# WHAT YOU SHOULD DO
The answer must be only the lines below from the one holding "left hip: (80, 163)" down to the one holding "right ear: (282, 56)", ends included, printed exactly; please omit all pictures.

# EXCERPTED RECORDS
Segment Open
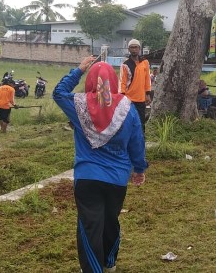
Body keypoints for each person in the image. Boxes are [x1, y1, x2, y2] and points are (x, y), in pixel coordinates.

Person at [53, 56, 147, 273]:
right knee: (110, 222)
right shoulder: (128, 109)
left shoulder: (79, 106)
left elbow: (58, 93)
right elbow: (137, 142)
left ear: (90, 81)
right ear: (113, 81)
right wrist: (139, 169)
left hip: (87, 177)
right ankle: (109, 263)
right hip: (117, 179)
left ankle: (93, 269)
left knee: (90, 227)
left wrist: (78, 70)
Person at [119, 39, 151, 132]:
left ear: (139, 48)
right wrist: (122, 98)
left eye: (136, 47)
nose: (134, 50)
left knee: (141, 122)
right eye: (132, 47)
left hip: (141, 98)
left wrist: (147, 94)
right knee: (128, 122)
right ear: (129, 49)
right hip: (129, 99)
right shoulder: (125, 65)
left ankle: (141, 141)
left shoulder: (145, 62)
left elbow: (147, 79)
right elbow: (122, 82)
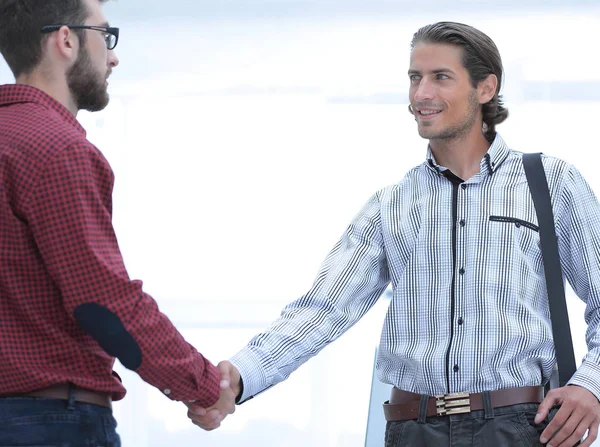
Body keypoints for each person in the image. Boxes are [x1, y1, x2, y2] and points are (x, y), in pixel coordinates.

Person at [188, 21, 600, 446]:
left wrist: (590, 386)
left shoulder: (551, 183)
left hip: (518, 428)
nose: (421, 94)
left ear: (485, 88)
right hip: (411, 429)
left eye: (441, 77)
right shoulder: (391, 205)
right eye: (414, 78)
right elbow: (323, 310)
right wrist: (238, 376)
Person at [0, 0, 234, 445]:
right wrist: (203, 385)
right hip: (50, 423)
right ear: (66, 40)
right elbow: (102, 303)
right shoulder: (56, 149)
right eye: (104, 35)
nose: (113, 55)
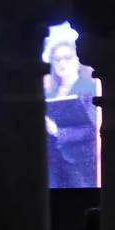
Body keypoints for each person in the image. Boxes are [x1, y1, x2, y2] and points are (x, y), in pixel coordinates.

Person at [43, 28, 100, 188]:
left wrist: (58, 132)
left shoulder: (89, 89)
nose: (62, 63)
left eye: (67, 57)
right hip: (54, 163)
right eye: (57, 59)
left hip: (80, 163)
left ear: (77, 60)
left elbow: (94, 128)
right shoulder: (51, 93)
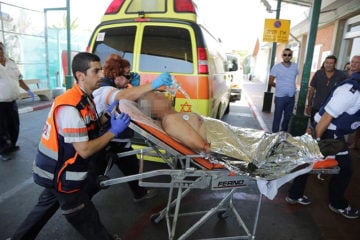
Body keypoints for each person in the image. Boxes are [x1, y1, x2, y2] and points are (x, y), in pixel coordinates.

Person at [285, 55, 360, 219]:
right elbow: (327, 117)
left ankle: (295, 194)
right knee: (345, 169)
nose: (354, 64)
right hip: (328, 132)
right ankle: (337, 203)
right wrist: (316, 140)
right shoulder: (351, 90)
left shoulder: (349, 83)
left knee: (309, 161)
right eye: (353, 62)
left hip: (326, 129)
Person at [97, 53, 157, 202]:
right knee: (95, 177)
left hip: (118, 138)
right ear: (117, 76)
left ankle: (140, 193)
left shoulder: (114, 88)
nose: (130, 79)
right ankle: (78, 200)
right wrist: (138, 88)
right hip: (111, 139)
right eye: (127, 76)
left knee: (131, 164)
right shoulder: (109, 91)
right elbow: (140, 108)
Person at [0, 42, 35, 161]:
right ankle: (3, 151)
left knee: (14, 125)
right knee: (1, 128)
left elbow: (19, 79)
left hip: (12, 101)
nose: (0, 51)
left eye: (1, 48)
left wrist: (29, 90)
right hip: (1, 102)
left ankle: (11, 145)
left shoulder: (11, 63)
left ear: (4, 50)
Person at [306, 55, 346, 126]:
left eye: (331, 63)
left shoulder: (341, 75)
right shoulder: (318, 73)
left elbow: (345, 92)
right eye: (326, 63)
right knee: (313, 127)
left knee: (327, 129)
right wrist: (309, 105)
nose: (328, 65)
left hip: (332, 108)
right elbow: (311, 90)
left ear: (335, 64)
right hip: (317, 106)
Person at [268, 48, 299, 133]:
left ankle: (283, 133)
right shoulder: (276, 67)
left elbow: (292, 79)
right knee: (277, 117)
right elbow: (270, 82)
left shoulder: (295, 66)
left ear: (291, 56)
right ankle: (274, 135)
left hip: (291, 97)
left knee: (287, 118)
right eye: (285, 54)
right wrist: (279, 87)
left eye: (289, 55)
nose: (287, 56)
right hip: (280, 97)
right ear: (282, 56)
Segment Closed
Segment Open
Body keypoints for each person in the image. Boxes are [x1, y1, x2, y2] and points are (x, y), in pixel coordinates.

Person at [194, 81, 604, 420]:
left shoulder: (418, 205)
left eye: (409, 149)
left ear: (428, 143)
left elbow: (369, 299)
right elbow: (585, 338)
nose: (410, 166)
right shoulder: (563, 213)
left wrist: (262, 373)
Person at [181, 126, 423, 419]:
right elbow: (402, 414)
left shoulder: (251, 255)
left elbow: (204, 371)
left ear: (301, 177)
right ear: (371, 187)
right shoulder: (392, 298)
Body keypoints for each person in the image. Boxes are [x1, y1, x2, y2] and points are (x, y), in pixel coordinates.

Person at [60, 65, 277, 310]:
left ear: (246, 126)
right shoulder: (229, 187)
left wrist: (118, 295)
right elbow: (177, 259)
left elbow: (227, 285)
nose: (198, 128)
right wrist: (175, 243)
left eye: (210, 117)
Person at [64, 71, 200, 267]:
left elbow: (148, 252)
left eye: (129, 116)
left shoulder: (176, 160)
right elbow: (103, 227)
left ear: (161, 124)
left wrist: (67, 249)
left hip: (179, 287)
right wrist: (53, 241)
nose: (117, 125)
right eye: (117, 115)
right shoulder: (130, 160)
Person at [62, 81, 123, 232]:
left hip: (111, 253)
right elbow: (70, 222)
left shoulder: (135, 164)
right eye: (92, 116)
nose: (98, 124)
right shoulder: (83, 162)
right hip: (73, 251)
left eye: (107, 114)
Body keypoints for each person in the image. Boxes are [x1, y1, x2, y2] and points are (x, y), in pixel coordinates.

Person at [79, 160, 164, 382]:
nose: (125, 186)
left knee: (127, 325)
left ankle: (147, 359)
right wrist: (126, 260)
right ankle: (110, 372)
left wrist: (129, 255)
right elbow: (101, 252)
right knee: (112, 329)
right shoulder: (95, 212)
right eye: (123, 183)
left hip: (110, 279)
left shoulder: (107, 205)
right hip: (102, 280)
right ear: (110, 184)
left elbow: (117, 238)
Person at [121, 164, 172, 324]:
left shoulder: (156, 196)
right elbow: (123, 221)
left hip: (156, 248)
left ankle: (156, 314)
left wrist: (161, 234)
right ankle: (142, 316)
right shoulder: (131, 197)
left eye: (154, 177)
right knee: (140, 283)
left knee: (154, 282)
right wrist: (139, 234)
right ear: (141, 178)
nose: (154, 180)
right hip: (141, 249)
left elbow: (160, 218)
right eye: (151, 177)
Segment Closed
Segment Open
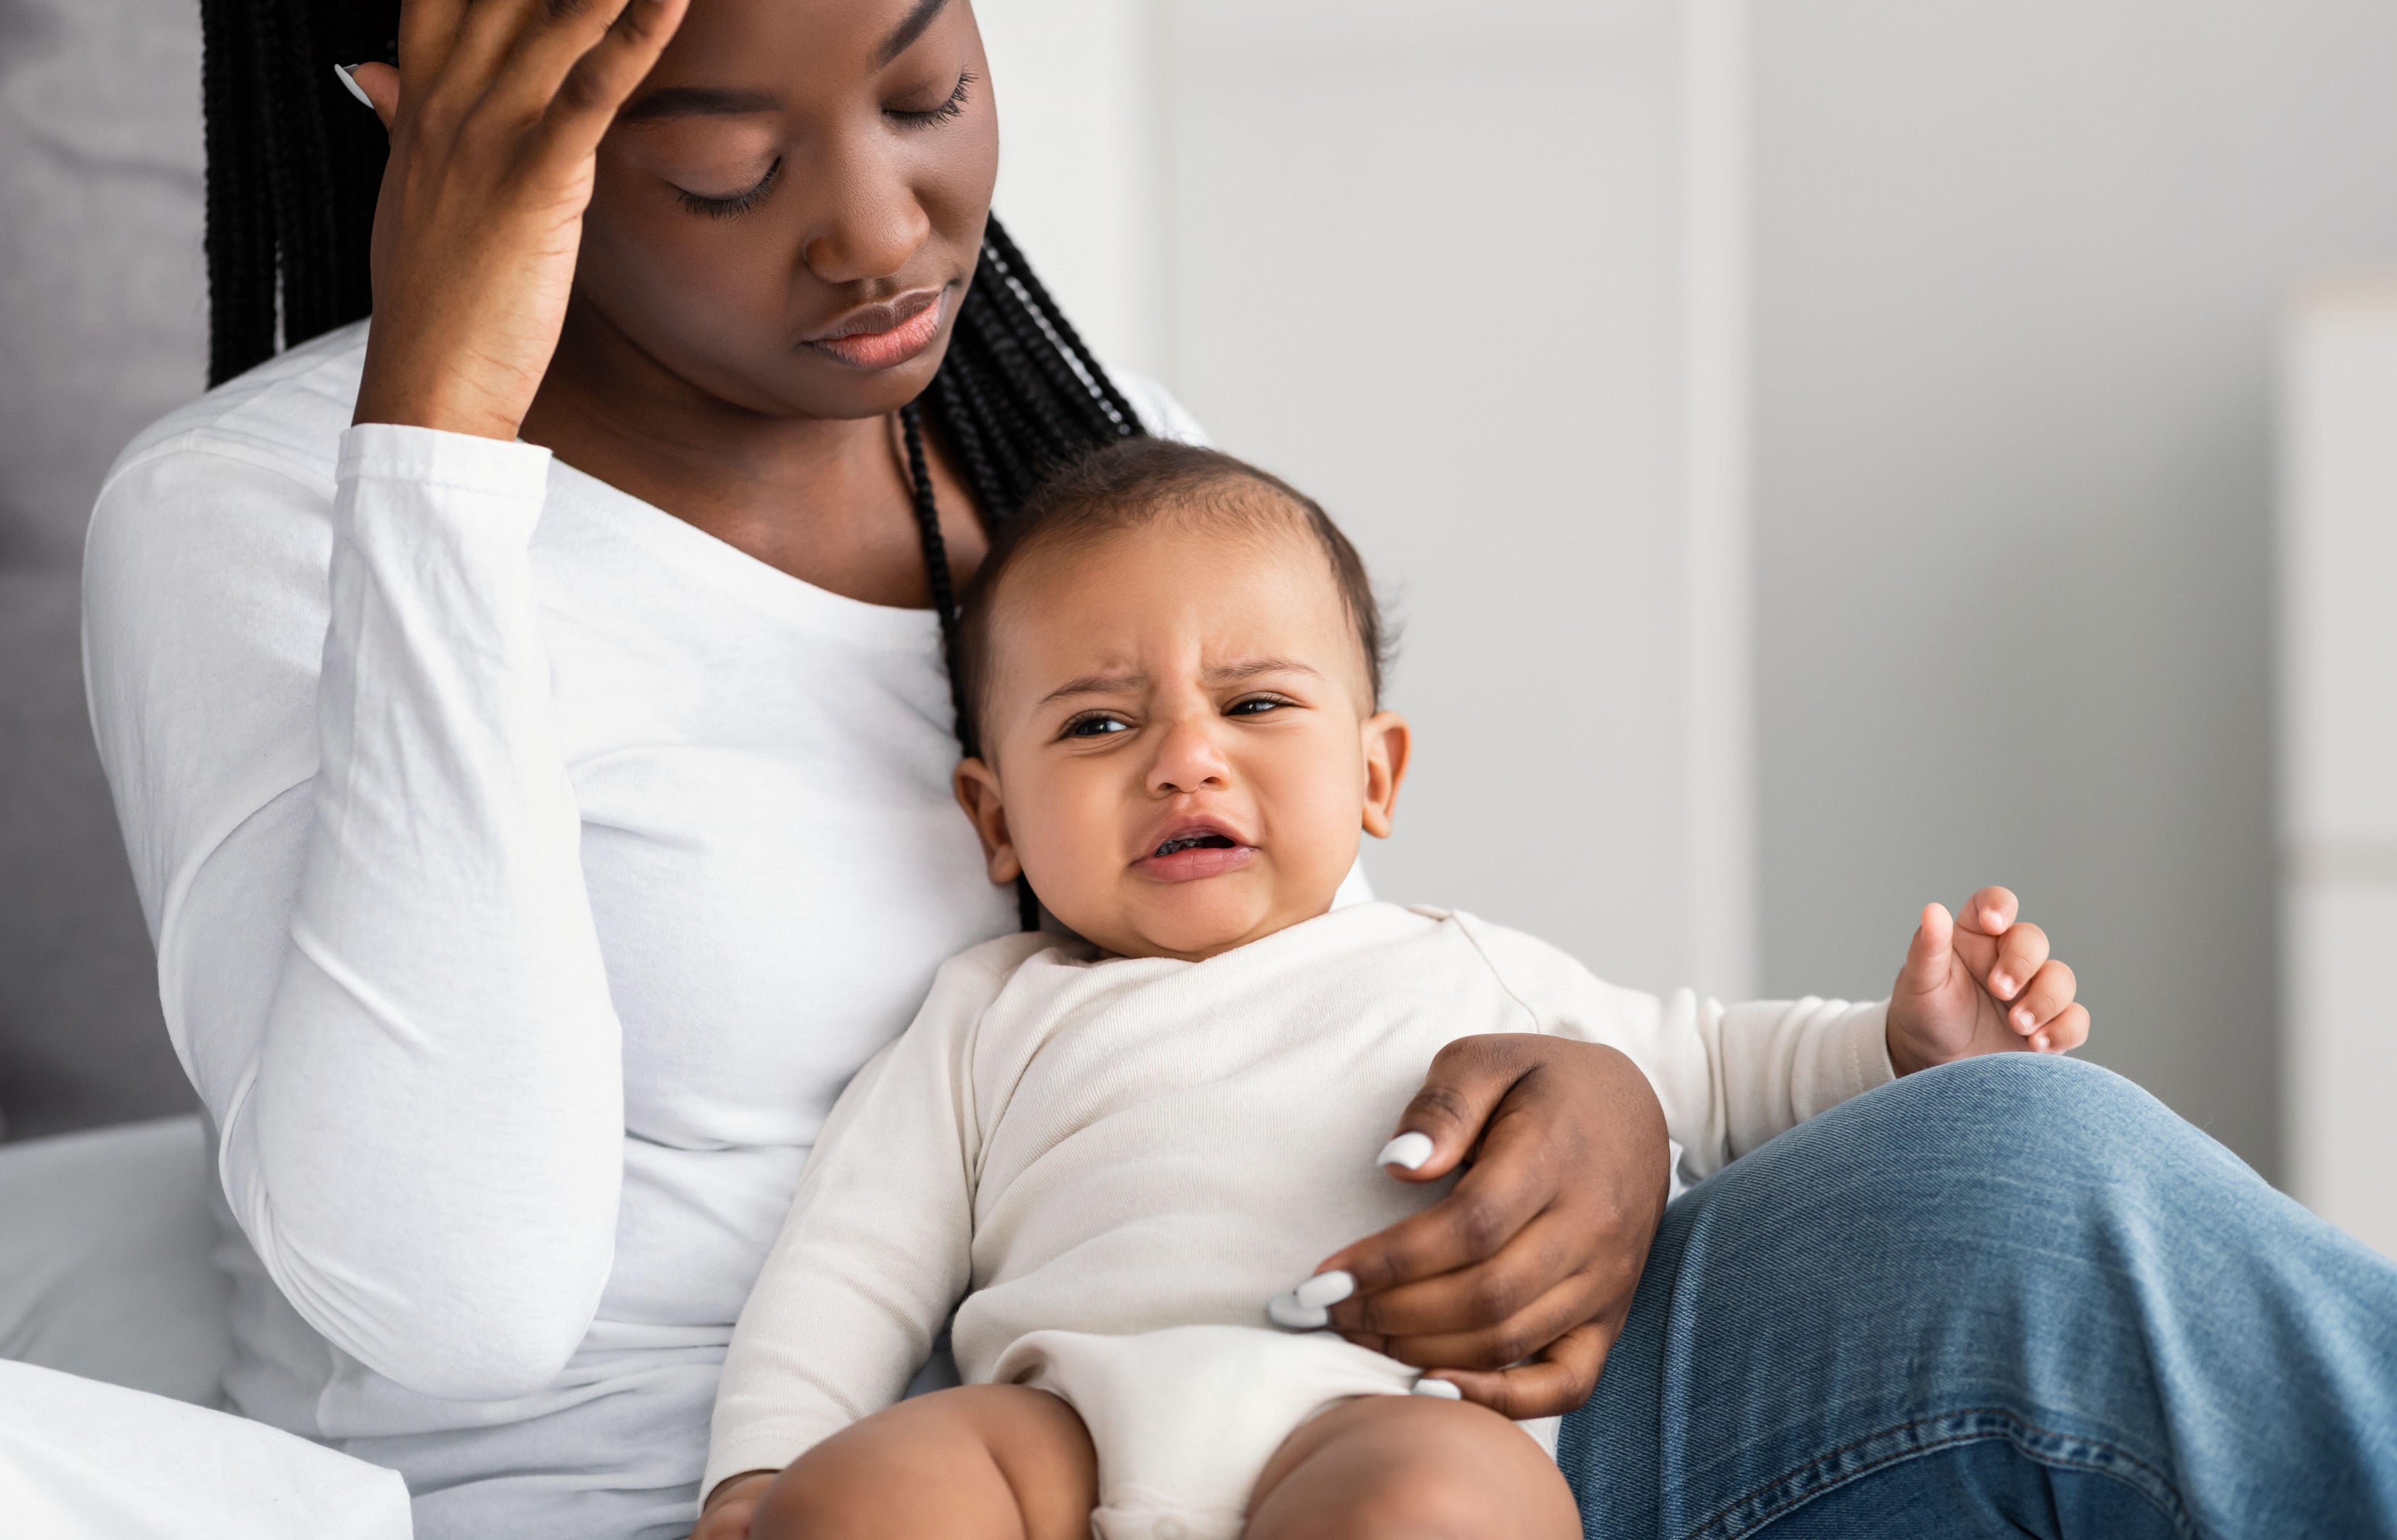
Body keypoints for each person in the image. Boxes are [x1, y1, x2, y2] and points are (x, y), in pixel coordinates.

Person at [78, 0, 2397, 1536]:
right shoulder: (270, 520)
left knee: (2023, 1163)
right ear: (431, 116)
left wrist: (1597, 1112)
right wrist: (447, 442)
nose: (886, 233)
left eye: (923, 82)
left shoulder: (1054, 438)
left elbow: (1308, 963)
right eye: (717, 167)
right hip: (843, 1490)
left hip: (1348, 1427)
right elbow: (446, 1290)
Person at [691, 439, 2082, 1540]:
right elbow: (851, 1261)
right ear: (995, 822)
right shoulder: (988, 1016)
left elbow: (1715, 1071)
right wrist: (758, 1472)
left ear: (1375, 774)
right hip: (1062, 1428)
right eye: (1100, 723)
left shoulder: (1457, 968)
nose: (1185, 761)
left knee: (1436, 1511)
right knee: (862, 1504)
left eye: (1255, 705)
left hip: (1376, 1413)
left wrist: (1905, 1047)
Segment Closed
# ANSWER AREA
left hip: (80, 163)
left ear: (77, 60)
left elbow: (94, 128)
right shoulder: (51, 93)
Body keypoints for each person in the image. Boxes are [x1, y1, x2, y2] and points are (x, y), in pixel coordinates.

Person at [285, 55, 360, 219]:
right elbow: (327, 117)
left ankle: (295, 194)
right knee: (345, 169)
nose: (354, 64)
right hip: (328, 132)
right ankle: (337, 203)
right wrist: (316, 140)
right shoulder: (351, 90)
left shoulder: (349, 83)
left knee: (309, 161)
right eye: (353, 62)
left hip: (326, 129)
Person at [97, 53, 157, 202]:
right knee: (95, 177)
left hip: (118, 138)
right ear: (117, 76)
left ankle: (140, 193)
left shoulder: (114, 88)
nose: (130, 79)
right ankle: (78, 200)
right wrist: (138, 88)
right hip: (111, 139)
right eye: (127, 76)
left knee: (131, 164)
right shoulder: (109, 91)
right elbow: (140, 108)
Person at [0, 42, 35, 161]:
right ankle: (3, 151)
left knee: (14, 125)
right knee: (1, 128)
left elbow: (19, 79)
left hip: (12, 101)
nose: (0, 51)
left eye: (1, 48)
left wrist: (29, 90)
right hip: (1, 102)
left ankle: (11, 145)
left shoulder: (11, 63)
left ear: (4, 50)
Person at [306, 55, 346, 126]:
left eye: (331, 63)
left shoulder: (341, 75)
right shoulder: (318, 73)
left elbow: (345, 92)
right eye: (326, 63)
right knee: (313, 127)
left knee: (327, 129)
right wrist: (309, 105)
nose: (328, 65)
left hip: (332, 108)
right elbow: (311, 90)
left ear: (335, 64)
right hip: (317, 106)
Person at [268, 48, 299, 133]:
left ankle: (283, 133)
right shoulder: (276, 67)
left elbow: (292, 79)
right knee: (277, 117)
right elbow: (270, 82)
left shoulder: (295, 66)
left ear: (291, 56)
right ankle: (274, 135)
left hip: (291, 97)
left knee: (287, 118)
right eye: (285, 54)
right wrist: (279, 87)
left eye: (289, 55)
nose: (287, 56)
right hip: (280, 97)
right ear: (282, 56)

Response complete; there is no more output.